9 gennaio 2007I grandi marchi dell’alimentazione sono sempre più sensibili a quello che l’Economist chiama in un recente servizio il wellness (benessere), avendo intuito che il salutismo, oltre a essere eticamente lodevole, paga anche. Contemporaneamente sono sempre più attivi nella produzione di ricerche tese a individuare le correlazioni esistenti tra consumo di cibo e bevande ed effetti collaterali sulla salute. Ma l’inevitabile occhio di riguardo nei confronti del marketing non sempre garantisce l’obiettività.Ne parla il Corriere.it, in un articolo firmato da Emanuela Di Pasqua, citando un’indagine del giornale medico online Plos Medicine, condotta su 206 articoli comparsi su riviste del settore. Indagine che ha rivelato che più della metà delle pubblicazioni erano basate su studi in parte o del tutto sponsorizzati dalle industrie produttrici di bibite, succhi di frutta e latte. Inoltre le conclusioni alle quali giungevano erano da quattro a otto volte più portate a non individuare controindicazioni al consumo rispetto alle indagini indipendenti. Questo genere di analisi mette in luce il crescente criticismo nei confronti dei prodotti alimentari a larga diffusione, soprattutto in relazione al montante e diffuso problema dell’obesità. La spiegazione di queste differenze di lettura può essere spiegata in vari modi e senza allarmismi, ma certamente evidenzia come una ricerca indipendente risulterebbe decisamente più credibile. Inoltre i costi di una maggiore sorveglianza governativa verrebbero ammortizzati dal risparmio generato in termini di salute pubblica.

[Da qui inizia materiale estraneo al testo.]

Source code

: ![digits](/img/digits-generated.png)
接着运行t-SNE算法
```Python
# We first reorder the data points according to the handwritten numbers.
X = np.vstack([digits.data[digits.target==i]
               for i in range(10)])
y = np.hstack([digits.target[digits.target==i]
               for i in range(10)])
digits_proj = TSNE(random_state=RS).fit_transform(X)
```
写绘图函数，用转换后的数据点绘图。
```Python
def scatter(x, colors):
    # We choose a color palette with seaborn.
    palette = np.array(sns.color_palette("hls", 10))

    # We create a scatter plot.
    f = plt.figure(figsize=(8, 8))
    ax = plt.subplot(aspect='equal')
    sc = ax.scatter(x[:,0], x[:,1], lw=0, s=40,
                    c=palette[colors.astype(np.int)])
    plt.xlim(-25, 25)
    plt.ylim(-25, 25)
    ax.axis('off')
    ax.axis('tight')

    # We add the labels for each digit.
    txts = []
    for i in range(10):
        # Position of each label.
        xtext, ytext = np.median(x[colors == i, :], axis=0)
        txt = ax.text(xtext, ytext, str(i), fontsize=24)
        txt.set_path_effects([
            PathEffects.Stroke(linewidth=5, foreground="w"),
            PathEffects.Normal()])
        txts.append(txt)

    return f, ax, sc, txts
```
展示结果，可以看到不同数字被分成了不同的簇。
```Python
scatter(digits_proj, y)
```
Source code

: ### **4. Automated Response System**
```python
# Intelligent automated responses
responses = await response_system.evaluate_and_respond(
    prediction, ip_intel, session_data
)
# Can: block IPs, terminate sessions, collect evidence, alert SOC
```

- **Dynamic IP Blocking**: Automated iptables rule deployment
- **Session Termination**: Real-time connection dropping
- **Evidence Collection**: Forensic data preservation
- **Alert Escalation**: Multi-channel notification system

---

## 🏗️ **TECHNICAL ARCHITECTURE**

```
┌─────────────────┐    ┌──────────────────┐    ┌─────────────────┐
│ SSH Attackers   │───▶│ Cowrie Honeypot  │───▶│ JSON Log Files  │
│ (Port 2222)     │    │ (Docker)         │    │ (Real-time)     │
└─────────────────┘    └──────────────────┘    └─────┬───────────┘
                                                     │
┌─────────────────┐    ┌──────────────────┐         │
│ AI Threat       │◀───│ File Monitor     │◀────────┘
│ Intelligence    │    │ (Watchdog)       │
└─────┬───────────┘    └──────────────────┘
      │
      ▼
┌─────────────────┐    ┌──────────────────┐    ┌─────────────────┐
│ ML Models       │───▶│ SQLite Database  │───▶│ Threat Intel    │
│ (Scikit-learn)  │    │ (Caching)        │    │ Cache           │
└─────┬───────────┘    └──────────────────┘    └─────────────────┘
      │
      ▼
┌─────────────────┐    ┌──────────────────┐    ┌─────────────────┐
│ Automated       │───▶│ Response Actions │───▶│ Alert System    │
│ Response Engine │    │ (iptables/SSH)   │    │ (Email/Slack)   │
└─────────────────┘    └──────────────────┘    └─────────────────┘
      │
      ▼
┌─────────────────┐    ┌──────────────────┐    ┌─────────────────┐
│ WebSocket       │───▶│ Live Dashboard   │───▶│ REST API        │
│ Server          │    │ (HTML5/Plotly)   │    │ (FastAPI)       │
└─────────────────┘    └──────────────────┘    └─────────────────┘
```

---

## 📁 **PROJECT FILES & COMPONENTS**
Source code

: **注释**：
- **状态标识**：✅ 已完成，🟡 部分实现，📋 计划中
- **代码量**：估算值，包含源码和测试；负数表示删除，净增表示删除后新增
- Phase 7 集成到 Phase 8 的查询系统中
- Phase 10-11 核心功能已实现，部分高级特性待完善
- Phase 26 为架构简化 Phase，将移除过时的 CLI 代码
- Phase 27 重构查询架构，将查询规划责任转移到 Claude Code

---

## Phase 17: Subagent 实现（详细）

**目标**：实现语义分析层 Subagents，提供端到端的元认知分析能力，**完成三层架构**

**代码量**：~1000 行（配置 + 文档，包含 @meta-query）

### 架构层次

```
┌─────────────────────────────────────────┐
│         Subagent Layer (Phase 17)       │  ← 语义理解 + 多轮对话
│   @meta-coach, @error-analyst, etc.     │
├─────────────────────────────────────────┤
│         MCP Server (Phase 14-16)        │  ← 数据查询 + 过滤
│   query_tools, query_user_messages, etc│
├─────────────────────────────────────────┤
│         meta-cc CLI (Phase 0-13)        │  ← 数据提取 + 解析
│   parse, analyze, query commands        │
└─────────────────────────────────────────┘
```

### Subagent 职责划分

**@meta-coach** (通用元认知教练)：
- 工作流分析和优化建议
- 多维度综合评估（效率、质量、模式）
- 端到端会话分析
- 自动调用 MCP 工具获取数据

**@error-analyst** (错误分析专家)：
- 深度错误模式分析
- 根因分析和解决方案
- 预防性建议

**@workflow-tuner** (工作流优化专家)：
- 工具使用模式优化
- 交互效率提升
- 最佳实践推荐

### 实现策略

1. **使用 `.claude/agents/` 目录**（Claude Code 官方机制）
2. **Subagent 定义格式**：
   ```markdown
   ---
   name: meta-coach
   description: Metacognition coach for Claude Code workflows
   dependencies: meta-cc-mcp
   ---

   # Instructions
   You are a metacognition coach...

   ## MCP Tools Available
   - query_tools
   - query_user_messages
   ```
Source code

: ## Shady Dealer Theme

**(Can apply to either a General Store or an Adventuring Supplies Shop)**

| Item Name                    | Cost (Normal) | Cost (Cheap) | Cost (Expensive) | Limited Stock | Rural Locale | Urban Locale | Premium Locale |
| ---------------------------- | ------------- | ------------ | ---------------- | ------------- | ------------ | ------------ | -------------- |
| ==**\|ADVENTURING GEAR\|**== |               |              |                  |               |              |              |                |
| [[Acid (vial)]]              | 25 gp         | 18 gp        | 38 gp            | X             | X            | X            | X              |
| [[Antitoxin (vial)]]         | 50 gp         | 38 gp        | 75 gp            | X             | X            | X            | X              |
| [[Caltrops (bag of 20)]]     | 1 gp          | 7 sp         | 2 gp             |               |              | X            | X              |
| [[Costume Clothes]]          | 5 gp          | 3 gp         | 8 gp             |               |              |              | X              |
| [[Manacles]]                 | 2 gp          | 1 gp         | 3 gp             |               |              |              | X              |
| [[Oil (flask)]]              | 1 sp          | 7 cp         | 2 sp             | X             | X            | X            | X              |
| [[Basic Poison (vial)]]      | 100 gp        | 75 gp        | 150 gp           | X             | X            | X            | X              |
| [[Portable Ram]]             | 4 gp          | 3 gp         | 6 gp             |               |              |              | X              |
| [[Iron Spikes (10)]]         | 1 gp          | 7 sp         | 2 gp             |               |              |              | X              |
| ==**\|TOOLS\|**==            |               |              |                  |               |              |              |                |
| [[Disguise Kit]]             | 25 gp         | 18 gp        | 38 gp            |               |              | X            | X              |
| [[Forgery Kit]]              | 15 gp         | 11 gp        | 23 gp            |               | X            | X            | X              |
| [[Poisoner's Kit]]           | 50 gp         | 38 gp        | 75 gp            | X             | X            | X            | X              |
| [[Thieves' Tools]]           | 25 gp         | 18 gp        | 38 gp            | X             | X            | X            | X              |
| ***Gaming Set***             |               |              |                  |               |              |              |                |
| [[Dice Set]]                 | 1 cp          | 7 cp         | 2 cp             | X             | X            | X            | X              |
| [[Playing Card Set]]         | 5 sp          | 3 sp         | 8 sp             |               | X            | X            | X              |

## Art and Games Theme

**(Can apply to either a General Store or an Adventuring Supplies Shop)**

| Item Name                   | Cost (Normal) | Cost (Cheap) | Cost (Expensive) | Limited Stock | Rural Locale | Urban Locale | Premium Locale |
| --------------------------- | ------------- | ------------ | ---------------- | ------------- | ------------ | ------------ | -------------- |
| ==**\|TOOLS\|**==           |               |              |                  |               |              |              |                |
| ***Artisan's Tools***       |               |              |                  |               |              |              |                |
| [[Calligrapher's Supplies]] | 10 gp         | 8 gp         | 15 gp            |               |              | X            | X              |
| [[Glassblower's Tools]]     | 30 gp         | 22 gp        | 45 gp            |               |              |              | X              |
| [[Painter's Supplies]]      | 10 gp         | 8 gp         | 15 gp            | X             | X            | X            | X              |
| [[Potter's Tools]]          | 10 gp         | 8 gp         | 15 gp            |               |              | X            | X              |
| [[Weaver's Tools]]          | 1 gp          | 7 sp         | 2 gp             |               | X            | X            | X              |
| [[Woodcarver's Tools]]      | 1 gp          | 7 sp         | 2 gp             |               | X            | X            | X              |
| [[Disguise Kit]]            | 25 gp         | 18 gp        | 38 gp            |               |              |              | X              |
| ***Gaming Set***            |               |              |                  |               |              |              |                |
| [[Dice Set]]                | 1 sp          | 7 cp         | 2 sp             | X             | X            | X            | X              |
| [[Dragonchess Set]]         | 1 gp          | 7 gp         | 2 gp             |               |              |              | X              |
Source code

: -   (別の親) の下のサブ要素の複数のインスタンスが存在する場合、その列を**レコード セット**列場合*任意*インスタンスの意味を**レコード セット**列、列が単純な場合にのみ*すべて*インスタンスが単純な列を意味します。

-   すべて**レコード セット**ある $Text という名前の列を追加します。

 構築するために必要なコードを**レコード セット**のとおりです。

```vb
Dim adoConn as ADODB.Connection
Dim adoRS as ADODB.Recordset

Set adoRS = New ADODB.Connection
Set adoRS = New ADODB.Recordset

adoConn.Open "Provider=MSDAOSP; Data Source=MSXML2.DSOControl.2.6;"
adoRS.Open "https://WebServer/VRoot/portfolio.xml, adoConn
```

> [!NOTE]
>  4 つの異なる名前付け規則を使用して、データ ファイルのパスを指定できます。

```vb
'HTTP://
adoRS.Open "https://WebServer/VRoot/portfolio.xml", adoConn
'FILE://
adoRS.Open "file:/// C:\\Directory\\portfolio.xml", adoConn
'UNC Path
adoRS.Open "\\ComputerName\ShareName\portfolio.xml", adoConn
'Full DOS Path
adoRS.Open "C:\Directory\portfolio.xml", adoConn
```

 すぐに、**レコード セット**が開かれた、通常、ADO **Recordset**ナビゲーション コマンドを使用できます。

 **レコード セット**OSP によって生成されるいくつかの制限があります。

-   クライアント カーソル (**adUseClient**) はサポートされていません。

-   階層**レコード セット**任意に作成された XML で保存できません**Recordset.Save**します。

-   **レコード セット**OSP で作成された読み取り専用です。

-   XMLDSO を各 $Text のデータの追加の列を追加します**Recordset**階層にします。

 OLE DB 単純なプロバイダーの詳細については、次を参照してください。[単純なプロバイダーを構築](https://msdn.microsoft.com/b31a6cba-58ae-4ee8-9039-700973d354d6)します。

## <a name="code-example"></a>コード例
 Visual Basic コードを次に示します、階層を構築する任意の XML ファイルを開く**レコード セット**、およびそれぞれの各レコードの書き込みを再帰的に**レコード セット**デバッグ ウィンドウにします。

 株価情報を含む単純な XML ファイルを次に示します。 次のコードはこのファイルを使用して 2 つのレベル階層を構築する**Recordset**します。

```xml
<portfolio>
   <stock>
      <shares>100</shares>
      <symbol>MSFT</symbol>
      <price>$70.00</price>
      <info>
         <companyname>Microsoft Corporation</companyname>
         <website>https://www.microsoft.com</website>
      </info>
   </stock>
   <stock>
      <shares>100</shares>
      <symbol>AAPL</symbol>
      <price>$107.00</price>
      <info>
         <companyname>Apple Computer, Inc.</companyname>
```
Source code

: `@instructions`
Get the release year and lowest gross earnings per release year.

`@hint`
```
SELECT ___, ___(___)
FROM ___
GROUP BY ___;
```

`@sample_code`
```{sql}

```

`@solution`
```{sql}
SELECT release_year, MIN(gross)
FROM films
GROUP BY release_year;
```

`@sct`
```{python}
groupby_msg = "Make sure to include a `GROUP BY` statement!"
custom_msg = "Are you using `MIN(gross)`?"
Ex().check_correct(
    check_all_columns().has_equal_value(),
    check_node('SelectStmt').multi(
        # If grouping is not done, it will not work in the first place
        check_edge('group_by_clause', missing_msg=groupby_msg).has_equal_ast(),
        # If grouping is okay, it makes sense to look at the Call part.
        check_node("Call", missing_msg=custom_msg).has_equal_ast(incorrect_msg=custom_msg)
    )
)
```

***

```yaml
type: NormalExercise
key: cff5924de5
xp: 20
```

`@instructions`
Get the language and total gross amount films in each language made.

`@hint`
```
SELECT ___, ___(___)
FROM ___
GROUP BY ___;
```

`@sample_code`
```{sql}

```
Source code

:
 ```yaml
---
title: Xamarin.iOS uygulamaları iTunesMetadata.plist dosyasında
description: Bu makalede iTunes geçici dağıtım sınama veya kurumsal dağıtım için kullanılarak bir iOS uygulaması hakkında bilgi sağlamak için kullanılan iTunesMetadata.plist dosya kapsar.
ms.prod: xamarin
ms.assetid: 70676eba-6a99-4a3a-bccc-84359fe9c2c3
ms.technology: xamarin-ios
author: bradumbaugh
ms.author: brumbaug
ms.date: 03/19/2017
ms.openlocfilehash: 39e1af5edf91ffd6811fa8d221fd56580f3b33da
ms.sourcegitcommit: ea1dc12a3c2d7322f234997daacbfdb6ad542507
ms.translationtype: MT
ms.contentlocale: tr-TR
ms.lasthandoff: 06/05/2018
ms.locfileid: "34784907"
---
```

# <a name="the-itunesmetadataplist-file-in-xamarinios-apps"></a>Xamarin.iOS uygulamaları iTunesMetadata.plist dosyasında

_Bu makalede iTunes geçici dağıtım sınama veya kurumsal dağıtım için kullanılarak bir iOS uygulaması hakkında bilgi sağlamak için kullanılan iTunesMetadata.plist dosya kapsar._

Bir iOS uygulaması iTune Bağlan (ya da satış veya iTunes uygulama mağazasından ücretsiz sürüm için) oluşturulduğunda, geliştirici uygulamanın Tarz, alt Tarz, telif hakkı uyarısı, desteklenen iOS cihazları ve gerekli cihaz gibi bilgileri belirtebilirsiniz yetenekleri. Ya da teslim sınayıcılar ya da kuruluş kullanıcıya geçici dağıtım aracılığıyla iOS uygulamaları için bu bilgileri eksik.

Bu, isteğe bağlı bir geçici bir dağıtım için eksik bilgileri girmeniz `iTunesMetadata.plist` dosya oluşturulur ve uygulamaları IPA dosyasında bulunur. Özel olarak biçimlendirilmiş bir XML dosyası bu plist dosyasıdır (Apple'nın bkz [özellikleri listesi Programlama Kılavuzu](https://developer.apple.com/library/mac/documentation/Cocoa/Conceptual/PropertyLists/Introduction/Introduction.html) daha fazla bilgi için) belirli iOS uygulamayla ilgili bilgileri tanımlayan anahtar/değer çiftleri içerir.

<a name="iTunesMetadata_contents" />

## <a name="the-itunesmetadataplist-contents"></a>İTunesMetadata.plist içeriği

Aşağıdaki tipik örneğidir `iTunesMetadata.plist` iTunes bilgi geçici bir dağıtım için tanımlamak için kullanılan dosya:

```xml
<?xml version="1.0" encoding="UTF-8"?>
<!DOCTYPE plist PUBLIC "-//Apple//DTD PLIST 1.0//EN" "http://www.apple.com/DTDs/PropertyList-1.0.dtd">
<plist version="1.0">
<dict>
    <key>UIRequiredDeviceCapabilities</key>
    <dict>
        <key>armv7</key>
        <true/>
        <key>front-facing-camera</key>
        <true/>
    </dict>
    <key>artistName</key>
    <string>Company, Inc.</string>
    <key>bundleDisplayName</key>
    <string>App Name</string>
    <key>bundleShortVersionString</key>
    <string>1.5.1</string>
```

E’ comunque indubbio che avere come committenti delle ricerche le aziende produttrici degli alimenti metta i ricercatori in una posizione compromettente e di difficile gestione. A titolo di esempio, studi sponsorizzati da industrie del latte statunitensi e australiane hanno evidenziato l’effetto benefico della bevanda sulla massa ossea, sottolineandone l’elevato potere nutritivo. Una ricerca commissionata da un noto marchio di succhi di frutta, giunge alla conclusione che l’assunzione di succo d’arancia migliori i livelli di grassi nel sangue. Infine viene smentita qualunque correlazione tra la disidratazione e l’uso di caffè o cola in un’indagine sovvenzionata da uno dei produttori di questo tipo di bibite. Diversamente ricerche indipendenti hanno individuato effetti preventivi del latte nella frattura del bacino, nel diabete e nel cancro decisamente modesti, rischio di calcoli renali legati al consumo di cola e una stretta correlazione tra obesità e bibite zuccherate.